The ability of our auditory system to detect modulations within ongoing sounds is essential for daily life. It enables us to detect changes in our environment, to identify vowels and consonants, and also to appreciate pitch differences in musical compositions. Normal hearing listeners can identify very small frequency changes of less than 1 % of the base frequency (Sek and Moore
1995; Amitay et al.
2006; Papakonstantinou et al.
2011). In the case of sensorineural hearing loss, frequency resolution capabilities become impaired, resulting in poorer speech understanding in especially noisy environments (Dreschler and Plomp
1985; Horst
1987; Noordhoek et al.
2001; Strelcyk and Dau
2009; Papakonstantinou et al.
2011). Psychophysical experiments revealed that patients with sensorineural hearing loss had frequency discrimination thresholds which correlated well with their speech perception in noise abilities (Noordhoek et al.
2001; Papakonstantinou et al.
2011). These findings indicate the importance of frequency discrimination in oral communication.
The underlying neurophysiological alterations in response to frequency changes have been investigated using cortical auditory evoked potentials (Arlinger et al.
1976; McCandless and Rose
1970; Dimitrijevic et al.
2008; Harris et al.
2008; Pratt et al.
2009). The obligatory cortical auditory evoked potential is thought to mainly reflect neuronal activation in various primary and secondary auditory cortical fields (Eggermont and Ponton
2002; Martin et al.
2007,
2008). The response evoked by a change in a continuous stimulus is often called the acoustic change complex (ACC). This response can be elicited in response to changes within speech stimuli (Ostroff et al.

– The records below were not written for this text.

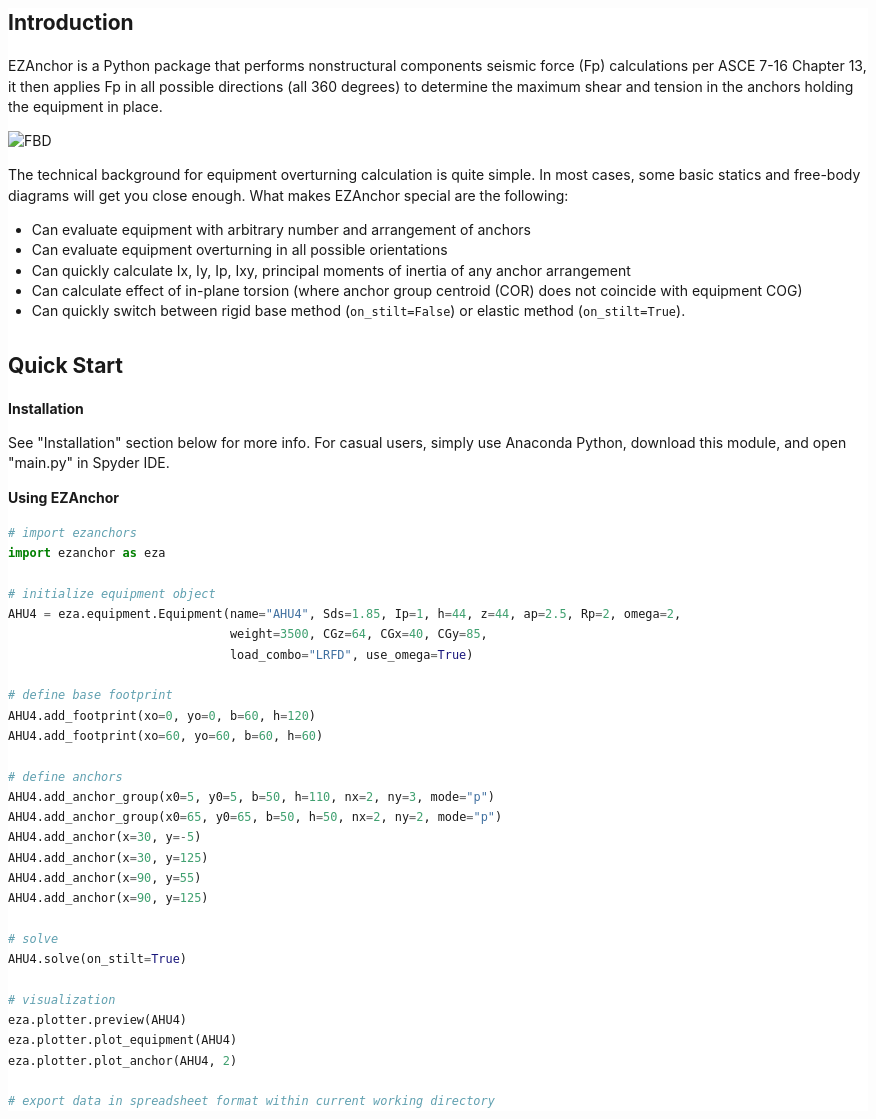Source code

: 







## Introduction

EZAnchor is a Python package that performs nonstructural components seismic force (Fp) calculations per ASCE 7-16 Chapter 13, it then applies Fp in all possible directions (all 360 degrees) to determine the maximum shear and tension in the anchors holding the equipment in place.

<img src="https://raw.githubusercontent.com/wcfrobert/ezanchor/master/docs/FBD_COMBINED.png" alt="FBD" style="width:90%;" /> 


The technical background for equipment overturning calculation is quite simple. In most cases, some basic statics and free-body diagrams will get you close enough. What makes EZAnchor special are the following:

* Can evaluate equipment with arbitrary number and arrangement of anchors
* Can evaluate equipment overturning in all possible orientations
* Can quickly calculate Ix, Iy, Ip, Ixy, principal moments of inertia of any anchor arrangement
* Can calculate effect of in-plane torsion (where anchor group centroid (COR) does not coincide with equipment COG)
* Can quickly switch between rigid base method (`on_stilt=False`) or elastic method (`on_stilt=True`).



## Quick Start

**Installation**

See "Installation" section below for more info. For casual users, simply use Anaconda Python, download this module, and open "main.py" in Spyder IDE.

**Using EZAnchor**

```python
# import ezanchors
import ezanchor as eza

# initialize equipment object
AHU4 = eza.equipment.Equipment(name="AHU4", Sds=1.85, Ip=1, h=44, z=44, ap=2.5, Rp=2, omega=2, 
                               weight=3500, CGz=64, CGx=40, CGy=85, 
                               load_combo="LRFD", use_omega=True)

# define base footprint
AHU4.add_footprint(xo=0, yo=0, b=60, h=120)
AHU4.add_footprint(xo=60, yo=60, b=60, h=60)

# define anchors
AHU4.add_anchor_group(x0=5, y0=5, b=50, h=110, nx=2, ny=3, mode="p")
AHU4.add_anchor_group(x0=65, y0=65, b=50, h=50, nx=2, ny=2, mode="p")
AHU4.add_anchor(x=30, y=-5)
AHU4.add_anchor(x=30, y=125)
AHU4.add_anchor(x=90, y=55)
AHU4.add_anchor(x=90, y=125)

# solve
AHU4.solve(on_stilt=True)

# visualization
eza.plotter.preview(AHU4)
eza.plotter.plot_equipment(AHU4)
eza.plotter.plot_anchor(AHU4, 2)

# export data in spreadsheet format within current working directory
```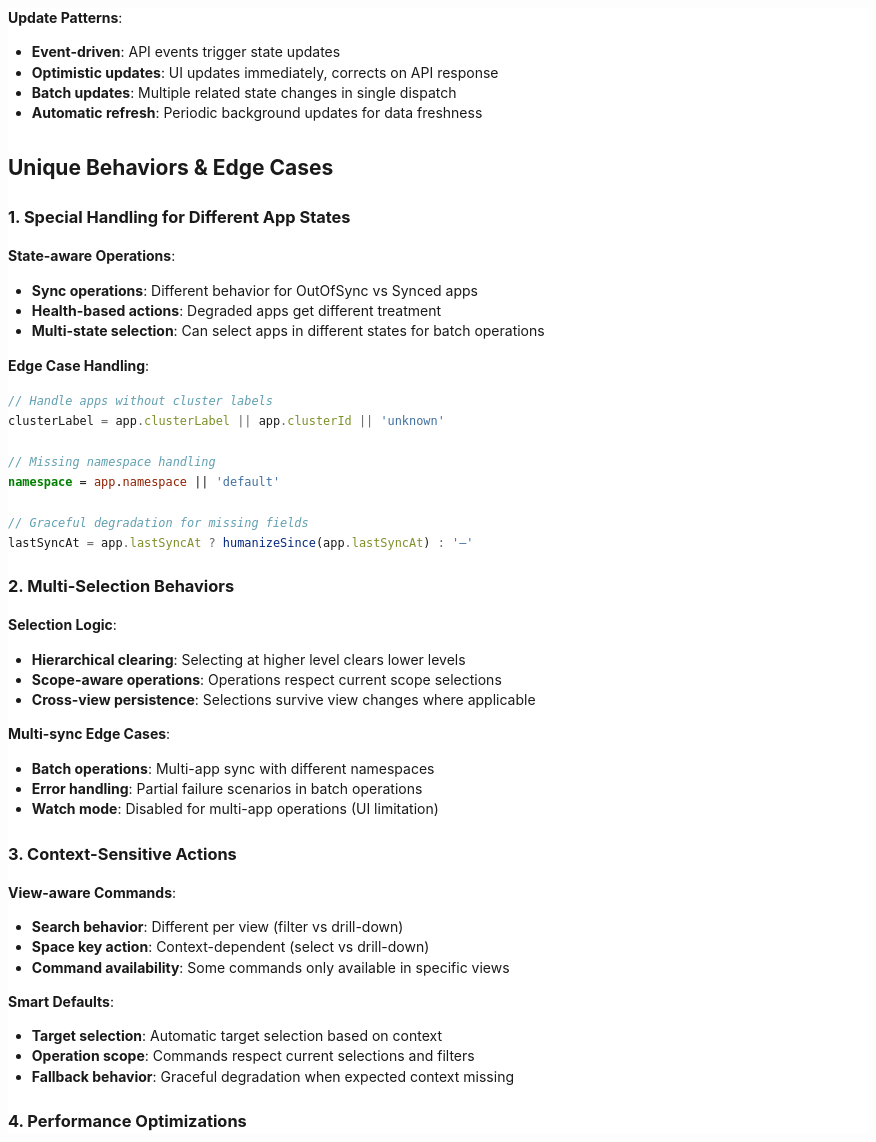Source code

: **Update Patterns**:
- **Event-driven**: API events trigger state updates
- **Optimistic updates**: UI updates immediately, corrects on API response
- **Batch updates**: Multiple related state changes in single dispatch
- **Automatic refresh**: Periodic background updates for data freshness

## Unique Behaviors & Edge Cases

### 1. Special Handling for Different App States

**State-aware Operations**:
- **Sync operations**: Different behavior for OutOfSync vs Synced apps
- **Health-based actions**: Degraded apps get different treatment
- **Multi-state selection**: Can select apps in different states for batch operations

**Edge Case Handling**:
```typescript
// Handle apps without cluster labels
clusterLabel = app.clusterLabel || app.clusterId || 'unknown'

// Missing namespace handling
namespace = app.namespace || 'default'

// Graceful degradation for missing fields
lastSyncAt = app.lastSyncAt ? humanizeSince(app.lastSyncAt) : '—'
```

### 2. Multi-Selection Behaviors

**Selection Logic**:
- **Hierarchical clearing**: Selecting at higher level clears lower levels
- **Scope-aware operations**: Operations respect current scope selections
- **Cross-view persistence**: Selections survive view changes where applicable

**Multi-sync Edge Cases**:
- **Batch operations**: Multi-app sync with different namespaces
- **Error handling**: Partial failure scenarios in batch operations
- **Watch mode**: Disabled for multi-app operations (UI limitation)

### 3. Context-Sensitive Actions

**View-aware Commands**:
- **Search behavior**: Different per view (filter vs drill-down)
- **Space key action**: Context-dependent (select vs drill-down)
- **Command availability**: Some commands only available in specific views

**Smart Defaults**:
- **Target selection**: Automatic target selection based on context
- **Operation scope**: Commands respect current selections and filters
- **Fallback behavior**: Graceful degradation when expected context missing

### 4. Performance Optimizations
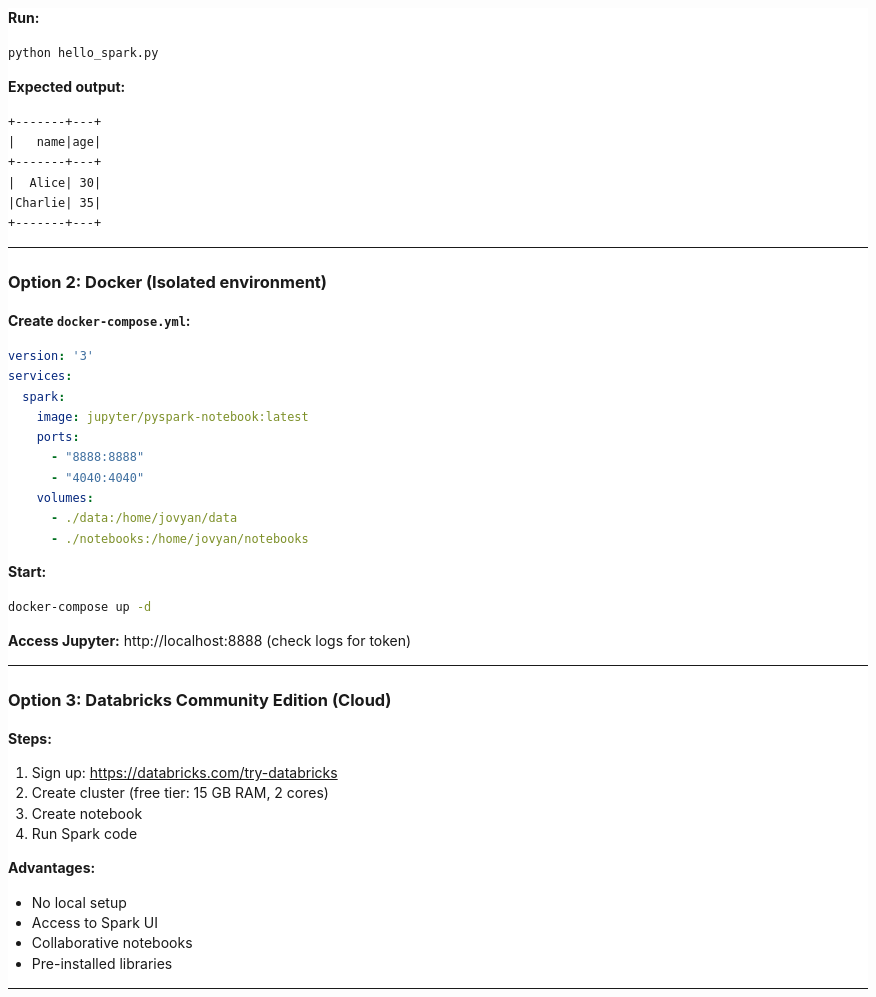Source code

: **Run:**

```bash
python hello_spark.py
```

**Expected output:**

```
+-------+---+
|   name|age|
+-------+---+
|  Alice| 30|
|Charlie| 35|
+-------+---+
```

---

### **Option 2: Docker (Isolated environment)**

**Create `docker-compose.yml`:**

```yaml
version: '3'
services:
  spark:
    image: jupyter/pyspark-notebook:latest
    ports:
      - "8888:8888"
      - "4040:4040"
    volumes:
      - ./data:/home/jovyan/data
      - ./notebooks:/home/jovyan/notebooks
```

**Start:**

```bash
docker-compose up -d
```

**Access Jupyter:** http://localhost:8888 (check logs for token)

---

### **Option 3: Databricks Community Edition (Cloud)**

**Steps:**
1. Sign up: https://databricks.com/try-databricks
2. Create cluster (free tier: 15 GB RAM, 2 cores)
3. Create notebook
4. Run Spark code

**Advantages:**
- No local setup
- Access to Spark UI
- Collaborative notebooks
- Pre-installed libraries

---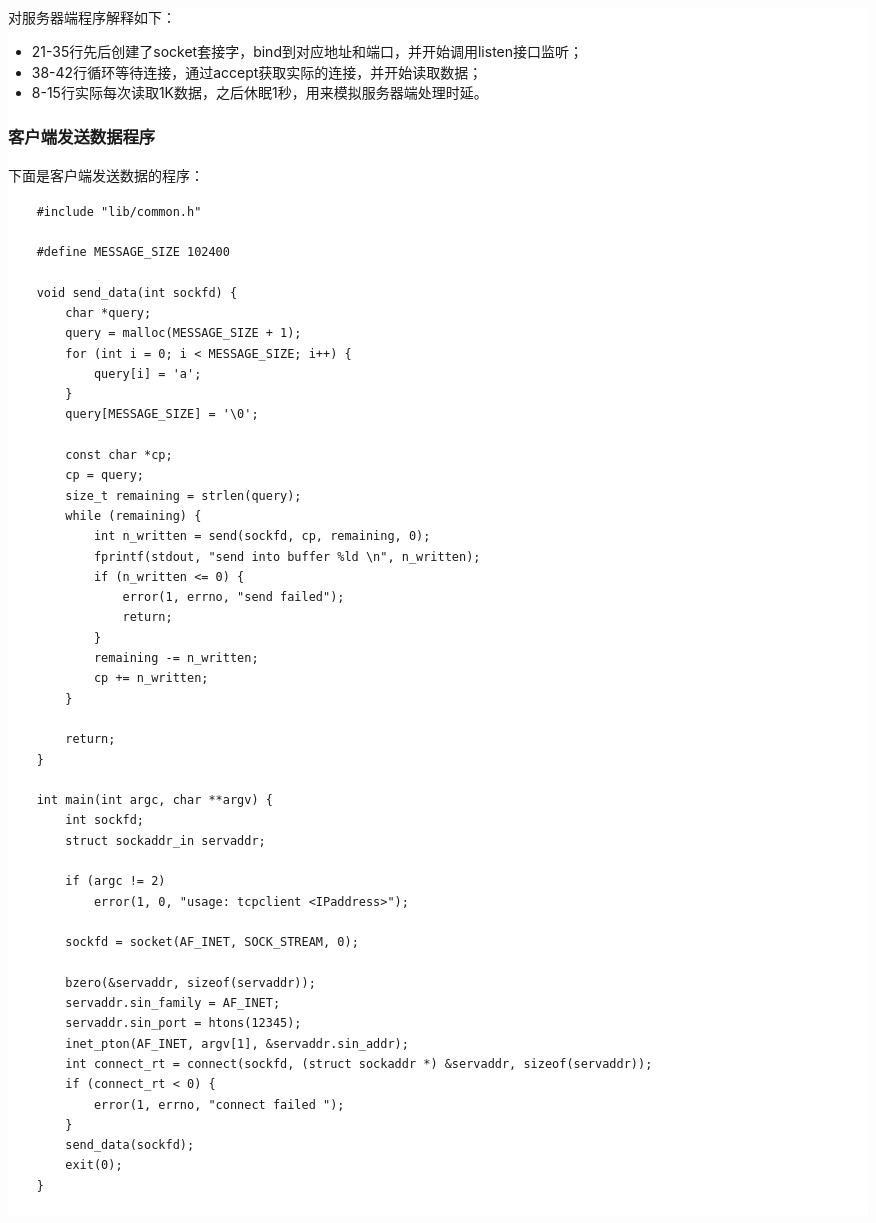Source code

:对服务器端程序解释如下：

* 21-35行先后创建了socket套接字，bind到对应地址和端口，并开始调用listen接口监听；
* 38-42行循环等待连接，通过accept获取实际的连接，并开始读取数据；
* 8-15行实际每次读取1K数据，之后休眠1秒，用来模拟服务器端处理时延。

### 客户端发送数据程序

下面是客户端发送数据的程序：

```
    #include "lib/common.h"
    
    #define MESSAGE_SIZE 102400
    
    void send_data(int sockfd) {
        char *query;
        query = malloc(MESSAGE_SIZE + 1);
        for (int i = 0; i < MESSAGE_SIZE; i++) {
            query[i] = 'a';
        }
        query[MESSAGE_SIZE] = '\0';
    
        const char *cp;
        cp = query;
        size_t remaining = strlen(query);
        while (remaining) {
            int n_written = send(sockfd, cp, remaining, 0);
            fprintf(stdout, "send into buffer %ld \n", n_written);
            if (n_written <= 0) {
                error(1, errno, "send failed");
                return;
            }
            remaining -= n_written;
            cp += n_written;
        }
    
        return;
    }
    
    int main(int argc, char **argv) {
        int sockfd;
        struct sockaddr_in servaddr;
    
        if (argc != 2)
            error(1, 0, "usage: tcpclient <IPaddress>");
    
        sockfd = socket(AF_INET, SOCK_STREAM, 0);
    
        bzero(&servaddr, sizeof(servaddr));
        servaddr.sin_family = AF_INET;
        servaddr.sin_port = htons(12345);
        inet_pton(AF_INET, argv[1], &servaddr.sin_addr);
        int connect_rt = connect(sockfd, (struct sockaddr *) &servaddr, sizeof(servaddr));
        if (connect_rt < 0) {
            error(1, errno, "connect failed ");
        }
        send_data(sockfd);
        exit(0);
    }
    

```
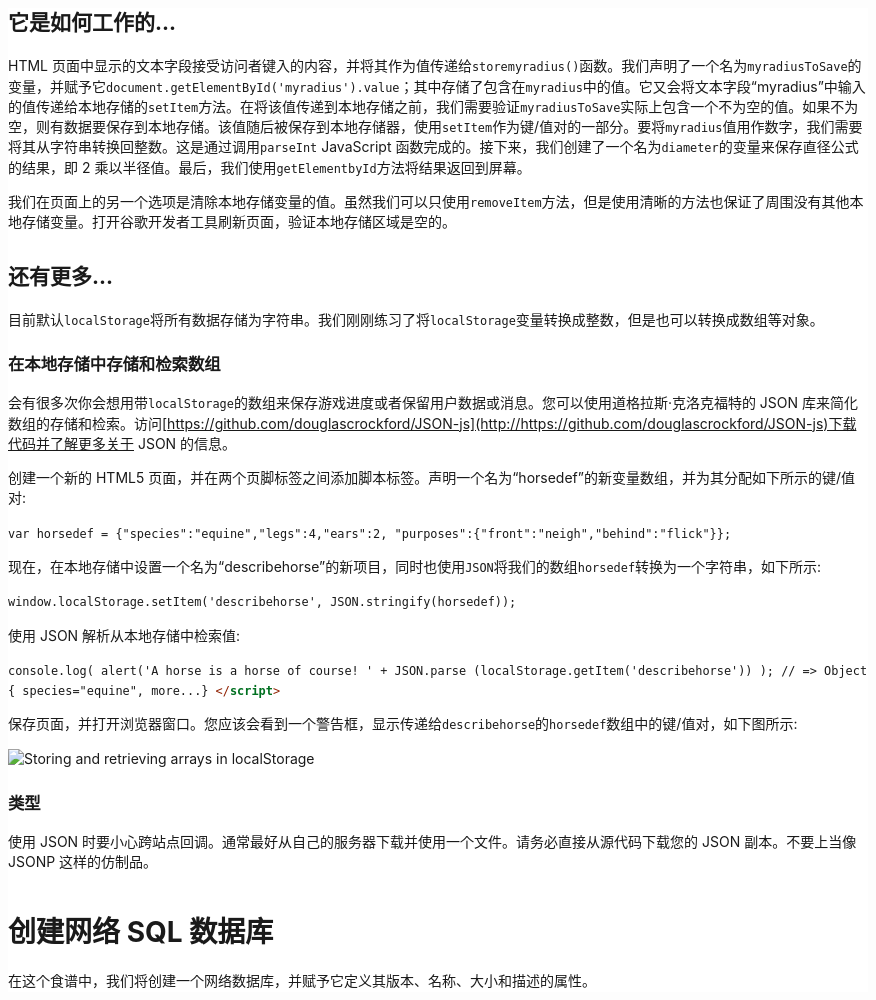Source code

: ## 它是如何工作的...

HTML 页面中显示的文本字段接受访问者键入的内容，并将其作为值传递给`storemyradius()`函数。我们声明了一个名为`myradiusToSave`的变量，并赋予它`document.getElementById('myradius').value`；其中存储了包含在`myradius`中的值。它又会将文本字段“myradius”中输入的值传递给本地存储的`setItem`方法。在将该值传递到本地存储之前，我们需要验证`myradiusToSave`实际上包含一个不为空的值。如果不为空，则有数据要保存到本地存储。该值随后被保存到本地存储器，使用`setItem`作为键/值对的一部分。要将`myradius`值用作数字，我们需要将其从字符串转换回整数。这是通过调用`parseInt` JavaScript 函数完成的。接下来，我们创建了一个名为`diameter`的变量来保存直径公式的结果，即 2 乘以半径值。最后，我们使用`getElementbyId`方法将结果返回到屏幕。

我们在页面上的另一个选项是清除本地存储变量的值。虽然我们可以只使用`removeItem`方法，但是使用清晰的方法也保证了周围没有其他本地存储变量。打开谷歌开发者工具刷新页面，验证本地存储区域是空的。

## 还有更多...

目前默认`localStorage`将所有数据存储为字符串。我们刚刚练习了将`localStorage`变量转换成整数，但是也可以转换成数组等对象。

### 在本地存储中存储和检索数组

会有很多次你会想用带`localStorage`的数组来保存游戏进度或者保留用户数据或消息。您可以使用道格拉斯·克洛克福特的 JSON 库来简化数组的存储和检索。访问[https://github.com/douglascrockford/JSON-js](http://https://github.com/douglascrockford/JSON-js)下载代码并了解更多关于 JSON 的信息。

创建一个新的 HTML5 页面，并在两个页脚标签之间添加脚本标签。声明一个名为“horsedef”的新变量数组，并为其分配如下所示的键/值对:

```html
var horsedef = {"species":"equine","legs":4,"ears":2, "purposes":{"front":"neigh","behind":"flick"}};

```

现在，在本地存储中设置一个名为“describehorse”的新项目，同时也使用`JSON`将我们的数组`horsedef`转换为一个字符串，如下所示:

```html
window.localStorage.setItem('describehorse', JSON.stringify(horsedef));

```

使用 JSON 解析从本地存储中检索值:

```html
console.log( alert('A horse is a horse of course! ' + JSON.parse (localStorage.getItem('describehorse')) ); // => Object { species="equine", more...} </script>

```

保存页面，并打开浏览器窗口。您应该会看到一个警告框，显示传递给`describehorse`的`horsedef`数组中的键/值对，如下图所示:

![Storing and retrieving arrays in localStorage](img/1048_09_06.jpg)

### 类型

使用 JSON 时要小心跨站点回调。通常最好从自己的服务器下载并使用一个文件。请务必直接从源代码下载您的 JSON 副本。不要上当像 JSONP 这样的仿制品。

# 创建网络 SQL 数据库

在这个食谱中，我们将创建一个网络数据库，并赋予它定义其版本、名称、大小和描述的属性。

1998; Martin and Boothroyd
2000; Tremblay et al.
2003; Friesen and Tremblay
2006) and to intensity or frequency changes within continuous tones (McCandless and Rose
1970; Arlinger et al.
1976; Harris et al.
2007,
2008; Dimitrijevic et al.
2008; Pratt et al.
2009; Presacco and Middlebrooks
2018).
Recent literature has shown interest in the ACC and investigated its possible clinical applications (He et al.
2012; Brown et al.
2015,
2017; Chen and Small
2015; Kim
2015). The ACC has been reported to correlate with psychophysical measures in normal hearing adult subjects (He et al.
2012; Brown et al.
2017), and moreover, the ACC has been reliably evoked in various types of subjects such as young children, hearing aid users, cochlear implant users, and sedated cats (Tremblay et al.
2006; He et al.
2012; Brown et al.
2015; Chen and Small
2015; Presacco and Middlebrooks
2018). The ACC might therefore possess characteristics, which can be used for objective auditory assessment. Although recent research has aimed at the correlation of ACC measures (such as amplitude and latency) to psychophysical outcomes, these measures also depend on the choice of stimulus parameters. Knowledge on how different factors of frequency change stimuli affect ACC parameters is therefore essential for researchers investigating the ACC. Previous studies have revealed that ACCs elicited with frequency changes show larger amplitudes with increasing magnitude of the frequency change (McCandless and Rose
1970; Martin and Boothroyd
2000; Harris et al.
2008; Pratt et al.
2009; He et al.
2012). Harris et al. (
2008) demonstrated that ACCs can even be evoked in response to small changes of less than 1 % of the base frequency, closely resembling behavioral just noticeable frequency discrimination results. Besides the magnitude of the change, there are multiple parameters to choose for an acoustic change stimulus, see for instance, the differences in stimuli between abovementioned studies. The majority of studies using a pure tone stimulus, followed by a frequency change, studied only one direction of frequency change (frequency increase or decrease). With respect to rate of the frequency change, some authors did not report rates (Pratt et al.
2009; Brown et al.
2017) while others reported a constant duration of the change with varying magnitudes, thus resulting in varying velocities (Dimitrijevic et al.
2008; Harris et al.
2008; Presacco and Middlebrooks
2018). Thus, since evidence is lacking on the effect of rate and direction, we aim to investigate the extent to which suprathreshold ACC is influenced by rate and direction, next to magnitude. This may help researchers and clinicians to determine stimulus parameters when recording ACCs, for example, the rate and/or direction of change that generates the clearest response or the steepest amplitude–change slope. This may attribute to development of the ACC into a clinically applicable objective measurement of auditory performance. Therefore, in the current study, we systematically varied magnitude, rate, and direction to elicit the ACC in young, normal-hearing subjects.